> **Task prompt**
Write the next part of the forum thread about fuel mixtures and starting two-stroke yard equipment, picking up after its final sentence.

--- begin Source passage ---

I use 87 octane in my weedwacker and blower and it has never took over 5 pulls to start. And my weedwacker is about 5 years old and the blower is 4 years old. I put it on full choke push the primer bulb about 10 times and it always pops by the 3rd pull put it on half choke pull the rope 1 or 2 times and it running let it run on half choke giving it some gas for about a min and put the choke on run and we are off to cut the weeds.
Jody


----------



## Argee

I go along with that 40:1 ratio being good insurance. And it's pure hippocracy to rev an engine to max RPM if it's a 4 stroke with an oil pump, but I'm not truly convinced it'll hurt a 2 stroke with the oil mixed with the fuel. I've owned a lot of 2 stroke engines and can never remember one getting chewed up from starting it at the recommended throttle.

--- end Source passage ---
--- begin Dataset extract ---

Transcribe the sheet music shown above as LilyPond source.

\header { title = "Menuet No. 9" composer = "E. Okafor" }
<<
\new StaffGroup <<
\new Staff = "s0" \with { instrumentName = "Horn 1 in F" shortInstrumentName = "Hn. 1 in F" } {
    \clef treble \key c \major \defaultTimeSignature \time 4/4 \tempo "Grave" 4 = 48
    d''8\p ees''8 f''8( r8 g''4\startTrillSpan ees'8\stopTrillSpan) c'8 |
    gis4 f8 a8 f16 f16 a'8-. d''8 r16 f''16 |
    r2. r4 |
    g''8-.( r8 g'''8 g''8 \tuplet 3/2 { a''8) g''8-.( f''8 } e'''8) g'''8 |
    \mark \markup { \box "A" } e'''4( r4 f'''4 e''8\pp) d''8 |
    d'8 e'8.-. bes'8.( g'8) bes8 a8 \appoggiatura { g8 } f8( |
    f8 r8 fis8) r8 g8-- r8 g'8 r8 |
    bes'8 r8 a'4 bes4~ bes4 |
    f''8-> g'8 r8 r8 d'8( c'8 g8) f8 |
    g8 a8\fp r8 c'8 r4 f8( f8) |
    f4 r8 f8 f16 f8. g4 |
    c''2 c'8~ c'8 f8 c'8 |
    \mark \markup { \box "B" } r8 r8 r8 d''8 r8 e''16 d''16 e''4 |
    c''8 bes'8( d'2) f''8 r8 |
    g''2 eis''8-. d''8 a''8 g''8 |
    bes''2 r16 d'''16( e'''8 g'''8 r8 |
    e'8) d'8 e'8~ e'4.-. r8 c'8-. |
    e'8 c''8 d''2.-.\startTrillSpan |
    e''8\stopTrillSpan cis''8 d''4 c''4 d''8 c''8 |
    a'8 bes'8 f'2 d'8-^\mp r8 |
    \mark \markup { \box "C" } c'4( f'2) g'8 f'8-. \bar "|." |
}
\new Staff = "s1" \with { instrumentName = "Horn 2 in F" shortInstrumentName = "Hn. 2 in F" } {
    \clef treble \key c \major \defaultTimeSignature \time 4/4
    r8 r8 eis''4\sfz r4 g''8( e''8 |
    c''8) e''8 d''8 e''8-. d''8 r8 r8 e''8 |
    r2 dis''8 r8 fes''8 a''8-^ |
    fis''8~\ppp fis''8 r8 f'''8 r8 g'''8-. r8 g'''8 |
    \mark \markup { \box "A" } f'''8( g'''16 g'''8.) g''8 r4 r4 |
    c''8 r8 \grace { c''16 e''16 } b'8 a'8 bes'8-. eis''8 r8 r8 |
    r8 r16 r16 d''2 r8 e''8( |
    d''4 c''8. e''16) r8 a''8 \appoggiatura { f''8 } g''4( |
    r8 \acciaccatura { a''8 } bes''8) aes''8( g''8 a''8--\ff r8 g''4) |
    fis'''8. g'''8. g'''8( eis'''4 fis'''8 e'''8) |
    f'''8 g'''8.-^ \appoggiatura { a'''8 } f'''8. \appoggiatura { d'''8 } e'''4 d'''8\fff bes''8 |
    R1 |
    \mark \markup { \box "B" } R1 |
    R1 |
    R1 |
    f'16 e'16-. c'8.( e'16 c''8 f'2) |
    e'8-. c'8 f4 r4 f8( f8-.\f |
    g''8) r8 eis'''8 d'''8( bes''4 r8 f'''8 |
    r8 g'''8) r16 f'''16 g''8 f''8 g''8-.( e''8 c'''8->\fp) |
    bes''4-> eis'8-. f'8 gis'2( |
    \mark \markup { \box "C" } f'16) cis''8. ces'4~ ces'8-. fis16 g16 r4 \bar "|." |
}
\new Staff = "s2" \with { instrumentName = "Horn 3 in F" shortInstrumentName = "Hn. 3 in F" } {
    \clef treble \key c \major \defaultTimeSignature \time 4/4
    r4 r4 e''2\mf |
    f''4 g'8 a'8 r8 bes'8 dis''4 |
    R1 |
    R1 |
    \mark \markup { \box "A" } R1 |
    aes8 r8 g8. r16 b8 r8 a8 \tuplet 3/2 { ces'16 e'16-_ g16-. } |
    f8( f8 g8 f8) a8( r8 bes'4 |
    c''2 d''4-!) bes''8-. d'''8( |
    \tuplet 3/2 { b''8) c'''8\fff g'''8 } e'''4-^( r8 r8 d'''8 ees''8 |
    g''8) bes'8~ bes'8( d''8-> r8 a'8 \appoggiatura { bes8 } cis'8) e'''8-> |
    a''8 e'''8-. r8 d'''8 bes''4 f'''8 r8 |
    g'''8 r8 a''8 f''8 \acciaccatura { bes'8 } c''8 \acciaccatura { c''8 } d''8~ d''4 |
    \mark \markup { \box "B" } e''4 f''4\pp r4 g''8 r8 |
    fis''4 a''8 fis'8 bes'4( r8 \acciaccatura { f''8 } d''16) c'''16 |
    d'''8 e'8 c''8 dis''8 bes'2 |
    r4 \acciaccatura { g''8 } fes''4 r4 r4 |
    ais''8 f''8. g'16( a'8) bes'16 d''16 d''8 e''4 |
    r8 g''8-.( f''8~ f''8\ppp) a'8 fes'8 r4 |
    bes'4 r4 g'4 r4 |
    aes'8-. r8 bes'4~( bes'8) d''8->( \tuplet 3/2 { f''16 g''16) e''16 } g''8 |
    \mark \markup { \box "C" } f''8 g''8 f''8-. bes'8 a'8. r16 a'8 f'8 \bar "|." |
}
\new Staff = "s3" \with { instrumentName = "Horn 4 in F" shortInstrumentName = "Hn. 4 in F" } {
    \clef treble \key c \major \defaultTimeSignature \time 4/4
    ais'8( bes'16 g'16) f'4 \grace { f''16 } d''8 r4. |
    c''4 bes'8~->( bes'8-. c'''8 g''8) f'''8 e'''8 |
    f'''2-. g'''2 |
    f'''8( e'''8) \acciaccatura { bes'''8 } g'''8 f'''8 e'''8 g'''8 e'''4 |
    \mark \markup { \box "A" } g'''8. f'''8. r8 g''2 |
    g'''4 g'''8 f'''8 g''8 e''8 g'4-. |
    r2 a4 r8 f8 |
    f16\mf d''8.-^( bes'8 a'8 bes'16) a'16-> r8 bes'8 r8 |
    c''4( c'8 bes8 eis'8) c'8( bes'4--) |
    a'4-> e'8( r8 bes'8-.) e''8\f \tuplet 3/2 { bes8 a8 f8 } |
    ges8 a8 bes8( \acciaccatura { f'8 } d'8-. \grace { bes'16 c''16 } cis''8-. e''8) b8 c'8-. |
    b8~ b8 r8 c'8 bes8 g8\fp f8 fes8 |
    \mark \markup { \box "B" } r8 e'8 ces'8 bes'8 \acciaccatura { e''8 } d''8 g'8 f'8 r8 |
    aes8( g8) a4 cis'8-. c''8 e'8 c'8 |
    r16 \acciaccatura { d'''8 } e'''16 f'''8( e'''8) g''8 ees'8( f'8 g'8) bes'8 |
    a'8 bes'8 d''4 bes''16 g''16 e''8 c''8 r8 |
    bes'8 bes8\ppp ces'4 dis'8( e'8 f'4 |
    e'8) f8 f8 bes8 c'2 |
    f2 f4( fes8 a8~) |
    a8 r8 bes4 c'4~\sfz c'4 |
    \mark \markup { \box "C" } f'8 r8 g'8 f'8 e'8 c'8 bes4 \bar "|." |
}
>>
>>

--- end Dataset extract ---

> **Output of the task**
----------



## Greg

Chief,

The starting instructions in my manual, and what my salesman told/showed me are essentially the same as you use to start your saw. The exception is going from full choke to "run", bypassing half choke. My salesman showed me how to start it, did it himself then had me do it at the store. I think my initial trouble was just I wasn't used to the saw (and my jinx LOL) and running 89 and then 92 octane gas after I got the saw home. (As I stated above, the saw initially came with 87 from the store but I wasn't aware of that).

My manual says to flip the trigger if in full or half choke to put the throttle in the run/idle position. It says only "open throttle partly - warm up engine for short period", not full RPM.

I guess I'm lucky..my dealer is not a large store (sq. ft wise) but sells a TON of Stihl equipment, especially chainsaws. The sales and service staff are all "into" chainsaws, with many/most owning and using one themselves and have lots of experience. They have answers and tips for all my questions/problems...but it is up to me to let them know my problems or ask the questions. But there's nothing better than tapping onto the experience of the large membership here at the TF for additional help/answers! I have added some oil to my filler tank to bring it to 40:1. Thanks.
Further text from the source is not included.